HAUpekinT2T: A complete, telomere-to-telomere reference genome and annotation for the Pekin duck (Anas platyrhynchos domesticus)
Data files
Apr 02, 2026 version files 388.93 MB
-
HAUpekinT2T.fasta.gz
370.20 MB
-
HAUpekinT2T.genomic.gff.gz
18.73 MB
-
README.md
704 B
Abstract
Here we present HAUpekinT2T, a complete, telomere-to-telomere (T2T) gapless reference genome assembly for the Pekin duck (Anas platyrhynchos). To overcome the challenges of highly repetitive regions and complex genomic structures, this high-quality genome was assembled using a combination of long-read sequencing (Pacbio HiFi and Nanopore) and Hi-C chromatin conformation capture technologies. The final assembly spans approximately 1.26 Gb with a contig N50 of 79.69 Mb. It successfully achieves gapless assemblies for 41chromosomes, including the complete resolution of complex regions such as centromeres, telomeres, and the sex chromosomes (Z and W).

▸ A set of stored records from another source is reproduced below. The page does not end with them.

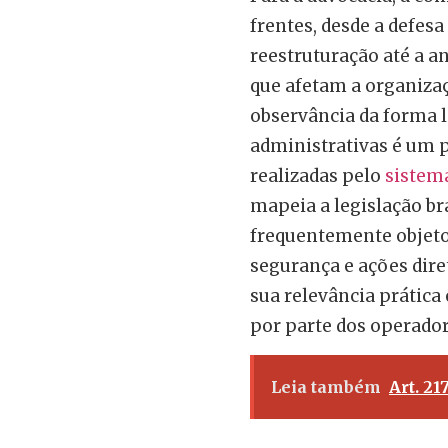
frentes, desde a defes
reestruturação até a an
que afetam a organizaç
observância da forma l
administrativas é um 
realizadas pelo
sistema
mapeia a legislação bra
frequentemente objet
segurança e ações dire
sua relevância prática
por parte dos operador
Leia também
Art. 21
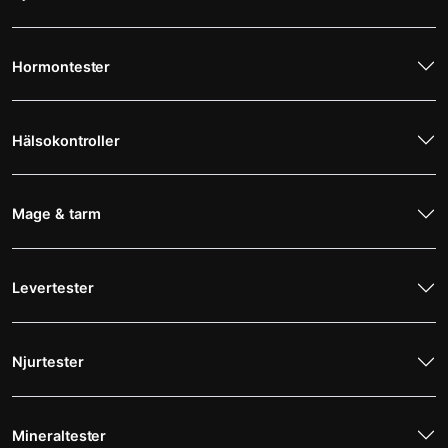
Hormontester
Hälsokontroller
Mage & tarm
Levertester
Njurtester
Mineraltester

This dataset includes the final fasta and gff files derived from the duck pan-genome. Please feel free to contact us if you have any questions.

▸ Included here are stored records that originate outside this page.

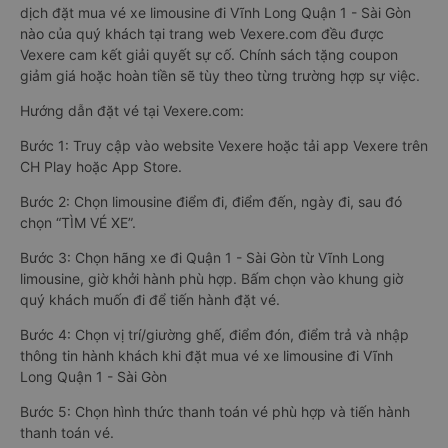
dịch đặt mua vé xe limousine đi Vĩnh Long Quận 1 - Sài Gòn
nào của quý khách tại trang web Vexere.com đều được
Vexere cam kết giải quyết sự cố. Chính sách tặng coupon
giảm giá hoặc hoàn tiền sẽ tùy theo từng trường hợp sự việc.
Hướng dẫn đặt vé tại Vexere.com:
Bước 1: Truy cập vào website Vexere hoặc tải app Vexere trên
CH Play hoặc App Store.
Bước 2: Chọn limousine điểm đi, điểm đến, ngày đi, sau đó
chọn “TÌM VÉ XE”.
Bước 3: Chọn hãng xe đi Quận 1 - Sài Gòn từ Vĩnh Long
limousine, giờ khởi hành phù hợp. Bấm chọn vào khung giờ
quý khách muốn đi để tiến hành đặt vé.
Bước 4: Chọn vị trí/giường ghế, điểm đón, điểm trả và nhập
thông tin hành khách khi đặt mua vé xe limousine đi Vĩnh
Long Quận 1 - Sài Gòn
Bước 5: Chọn hình thức thanh toán vé phù hợp và tiến hành
thanh toán vé.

Description of the data and file structure
-
File: HAUpekinT2T.fasta.gz
- Format: FASTA
- Content: Contains 41 completely assembled chromosomes. Sequence IDs represent chromosome numbers/names (e.g., chr1, chr2, chrZ, chrW).
-
File: HAUpekinT2T.genomic.gff.gz
- Format: gff
- Content: Contains structural annotations of protein-coding genes. Standard feature types (gene, mRNA, exon, CDS) are included.